(Beginning of Supplied material)
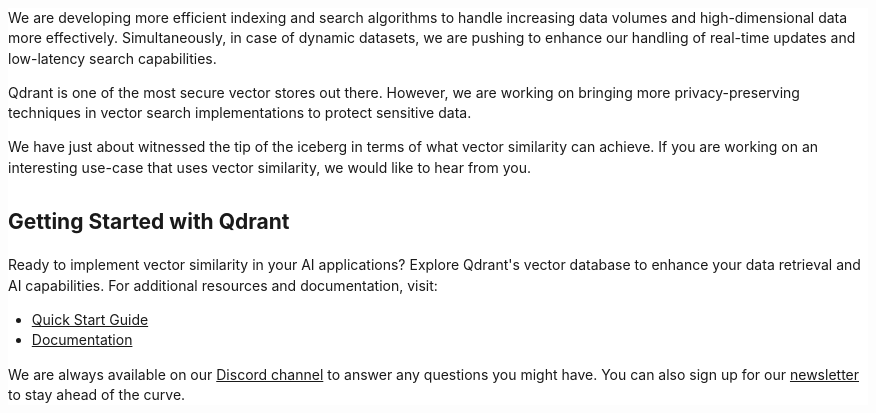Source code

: We are developing more efficient indexing and search algorithms to handle increasing data volumes and high-dimensional data more effectively. Simultaneously, in case of dynamic datasets, we are pushing to enhance our handling of real-time updates and low-latency search capabilities.

Qdrant is one of the most secure vector stores out there. However, we are working on bringing more privacy-preserving techniques in vector search implementations to protect sensitive data.

We have just about witnessed the tip of the iceberg in terms of what vector similarity can achieve. If you are working on an interesting use-case that uses vector similarity, we would like to hear from you.

## Getting Started with Qdrant

Ready to implement vector similarity in your AI applications? Explore Qdrant's vector database to enhance your data retrieval and AI capabilities. For additional resources and documentation, visit:

- [Quick Start Guide](/documentation/quick-start/)
- [Documentation](/documentation/overview/)

We are always available on our [Discord channel](https://qdrant.to/discord) to answer any questions you might have. You can also sign up for our [newsletter](/subscribe/) to stay ahead of the curve.

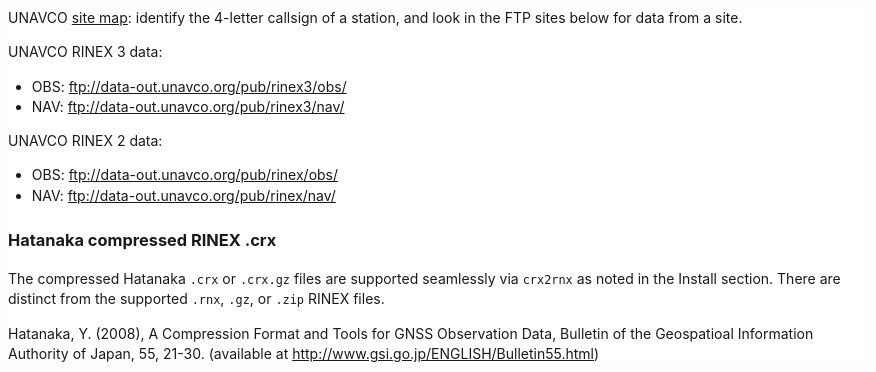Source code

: UNAVCO [site map](https://www.unavco.org/instrumentation/networks/map/map.html#/): identify the 4-letter callsign of a station, and look in the FTP sites below for data from a site.

UNAVCO RINEX 3 data:

* OBS: ftp://data-out.unavco.org/pub/rinex3/obs/
* NAV: ftp://data-out.unavco.org/pub/rinex3/nav/

UNAVCO RINEX 2 data:

* OBS: ftp://data-out.unavco.org/pub/rinex/obs/
* NAV: ftp://data-out.unavco.org/pub/rinex/nav/


### Hatanaka compressed RINEX .crx
The compressed Hatanaka `.crx` or `.crx.gz` files are supported seamlessly via `crx2rnx` as noted in the Install section.
There are distinct from the supported `.rnx`, `.gz`, or `.zip` RINEX files.

Hatanaka, Y. (2008), A Compression Format and Tools for GNSS Observation
          Data, Bulletin of the Geospatioal Information Authority of Japan, 55, 21-30.
(available at http://www.gsi.go.jp/ENGLISH/Bulletin55.html)
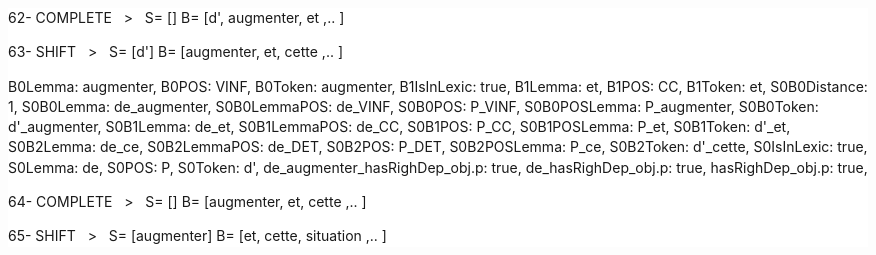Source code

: 62- COMPLETE&nbsp;&nbsp;&nbsp;>&nbsp;&nbsp;&nbsp;S= []   B= [d', augmenter, et ,.. ]



63- SHIFT&nbsp;&nbsp;&nbsp;>&nbsp;&nbsp;&nbsp;S= [d']   B= [augmenter, et, cette ,.. ]

B0Lemma: augmenter, B0POS: VINF, B0Token: augmenter, B1IsInLexic: true, B1Lemma: et, B1POS: CC, B1Token: et, S0B0Distance: 1, S0B0Lemma: de_augmenter, S0B0LemmaPOS: de_VINF, S0B0POS: P_VINF, S0B0POSLemma: P_augmenter, S0B0Token: d'_augmenter, S0B1Lemma: de_et, S0B1LemmaPOS: de_CC, S0B1POS: P_CC, S0B1POSLemma: P_et, S0B1Token: d'_et, S0B2Lemma: de_ce, S0B2LemmaPOS: de_DET, S0B2POS: P_DET, S0B2POSLemma: P_ce, S0B2Token: d'_cette, S0IsInLexic: true, S0Lemma: de, S0POS: P, S0Token: d', de_augmenter_hasRighDep_obj.p: true, de_hasRighDep_obj.p: true, hasRighDep_obj.p: true, 

64- COMPLETE&nbsp;&nbsp;&nbsp;>&nbsp;&nbsp;&nbsp;S= []   B= [augmenter, et, cette ,.. ]



65- SHIFT&nbsp;&nbsp;&nbsp;>&nbsp;&nbsp;&nbsp;S= [augmenter]   B= [et, cette, situation ,.. ]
(End of Supplied material)
#### Problem requirements:
Repeat the data word for word. Images are not part of the copy.

#### Answer for the task:
Source code

: We are developing more efficient indexing and search algorithms to handle increasing data volumes and high-dimensional data more effectively. Simultaneously, in case of dynamic datasets, we are pushing to enhance our handling of real-time updates and low-latency search capabilities.

Qdrant is one of the most secure vector stores out there. However, we are working on bringing more privacy-preserving techniques in vector search implementations to protect sensitive data.

We have just about witnessed the tip of the iceberg in terms of what vector similarity can achieve. If you are working on an interesting use-case that uses vector similarity, we would like to hear from you.

## Getting Started with Qdrant

Ready to implement vector similarity in your AI applications? Explore Qdrant's vector database to enhance your data retrieval and AI capabilities. For additional resources and documentation, visit:

- [Quick Start Guide](/documentation/quick-start/)
- [Documentation](/documentation/overview/)

We are always available on our [Discord channel](https://qdrant.to/discord) to answer any questions you might have. You can also sign up for our [newsletter](/subscribe/) to stay ahead of the curve.

Source code

: UNAVCO [site map](https://www.unavco.org/instrumentation/networks/map/map.html#/): identify the 4-letter callsign of a station, and look in the FTP sites below for data from a site.

UNAVCO RINEX 3 data:

* OBS: ftp://data-out.unavco.org/pub/rinex3/obs/
* NAV: ftp://data-out.unavco.org/pub/rinex3/nav/

UNAVCO RINEX 2 data:

* OBS: ftp://data-out.unavco.org/pub/rinex/obs/
* NAV: ftp://data-out.unavco.org/pub/rinex/nav/


### Hatanaka compressed RINEX .crx
The compressed Hatanaka `.crx` or `.crx.gz` files are supported seamlessly via `crx2rnx` as noted in the Install section.
There are distinct from the supported `.rnx`, `.gz`, or `.zip` RINEX files.

Hatanaka, Y. (2008), A Compression Format and Tools for GNSS Observation
          Data, Bulletin of the Geospatioal Information Authority of Japan, 55, 21-30.
(available at http://www.gsi.go.jp/ENGLISH/Bulletin55.html)
Source code

: 62- COMPLETE&nbsp;&nbsp;&nbsp;>&nbsp;&nbsp;&nbsp;S= []   B= [d', augmenter, et ,.. ]



63- SHIFT&nbsp;&nbsp;&nbsp;>&nbsp;&nbsp;&nbsp;S= [d']   B= [augmenter, et, cette ,.. ]

B0Lemma: augmenter, B0POS: VINF, B0Token: augmenter, B1IsInLexic: true, B1Lemma: et, B1POS: CC, B1Token: et, S0B0Distance: 1, S0B0Lemma: de_augmenter, S0B0LemmaPOS: de_VINF, S0B0POS: P_VINF, S0B0POSLemma: P_augmenter, S0B0Token: d'_augmenter, S0B1Lemma: de_et, S0B1LemmaPOS: de_CC, S0B1POS: P_CC, S0B1POSLemma: P_et, S0B1Token: d'_et, S0B2Lemma: de_ce, S0B2LemmaPOS: de_DET, S0B2POS: P_DET, S0B2POSLemma: P_ce, S0B2Token: d'_cette, S0IsInLexic: true, S0Lemma: de, S0POS: P, S0Token: d', de_augmenter_hasRighDep_obj.p: true, de_hasRighDep_obj.p: true, hasRighDep_obj.p: true, 

64- COMPLETE&nbsp;&nbsp;&nbsp;>&nbsp;&nbsp;&nbsp;S= []   B= [augmenter, et, cette ,.. ]



65- SHIFT&nbsp;&nbsp;&nbsp;>&nbsp;&nbsp;&nbsp;S= [augmenter]   B= [et, cette, situation ,.. ]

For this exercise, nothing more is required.